Anger at cut in language teachers
A DISADVANTAGED school with more than 100 foreign students has had its language support teachers halved because of Government cutbacks.
The secondary school in Coolcotts in Wexford is just one example of schools in the DEIS (Delivering Equality of Opportunity in Schools) scheme affected by cost savings in education.
Yesterday, the president of the Irish Primary Principals Network, Pat Goff, who is also principal of the 530-pupil school at Coolcotts, said that although DEIS schools were spared the worsening of the teacher ratio and the withdrawal of the book grant, they didn't escape the axe altogether.
"We have pupils from 27 nationalities in our school -- 100 from overseas, but we have lost two of the four language support teachers we had last year."
He said the four were providing an invaluable service helping pupils from overseas to integrate, but now the expertise of two of them was being lost to the system.
Last year the school had 30 special needs assistants and lost three before the summer holidays. A review of the provision of these assistants in the school is due in a few weeks and the fear is that it will lose some more. He said the school was suffering as well because of the moratorium on filling vacant middle-management positions in schools.
The moratorium is also causing serious problems for sectors dealing with disadvantaged students in the VEC sector, the Irish Vocational Education Association said last night.
General secretary Michael Moriarty described it as blatantly discriminatory as the axe had fallen on adult education officer and education officer posts. In Co Mayo VEC, for instance, both adult education officer posts were vacant, as well as the critical post of education officer.
"In this VEC therefore the educational infrastructure has been practically dismantled... This is both unfair and unsustainable."

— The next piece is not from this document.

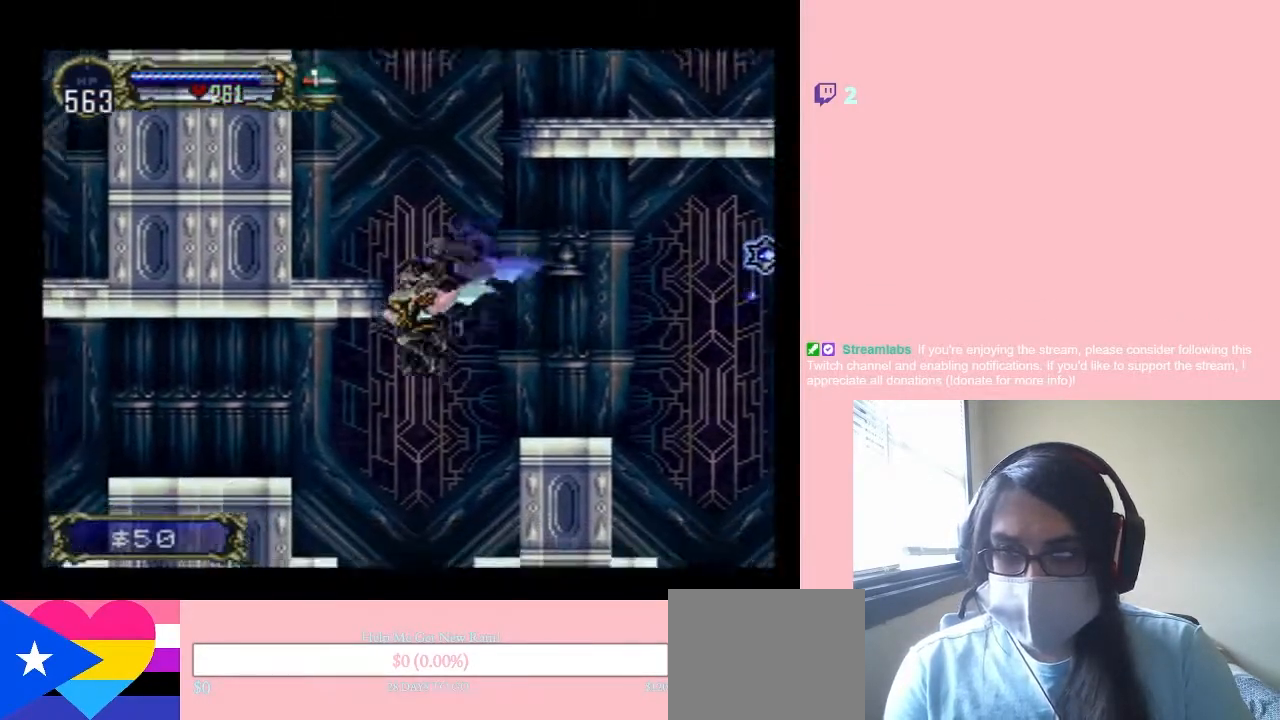
{"buttons": ["B", "DPAD_LEFT"], "left_stick": "center", "right_stick": "center", "events": [[333, "B", "down"]]}
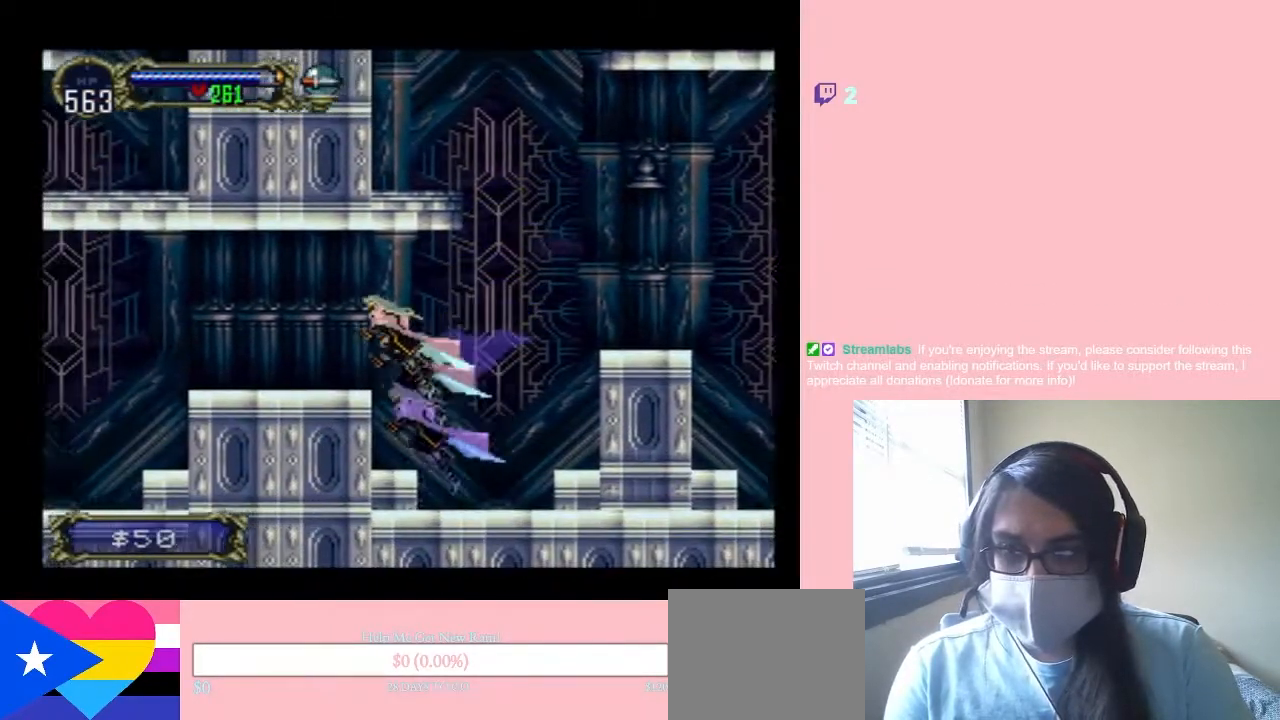
{"buttons": ["B", "DPAD_RIGHT"], "left_stick": "center", "right_stick": "center", "events": [[483, "DPAD_LEFT", "up"], [483, "DPAD_RIGHT", "down"]]}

He said that the adult education service was expected to function, where vacancies arose, without the leadership of the adult education organiser.
Meanwhile, the Teachers' Union of Ireland (TUI) has called for an assurance that education will be insulated from further cutbacks in the coming months. General Secretary Peter MacMenamin said they would continue "to appeal vigorously" for a rolling back of some of the most savage cutbacks.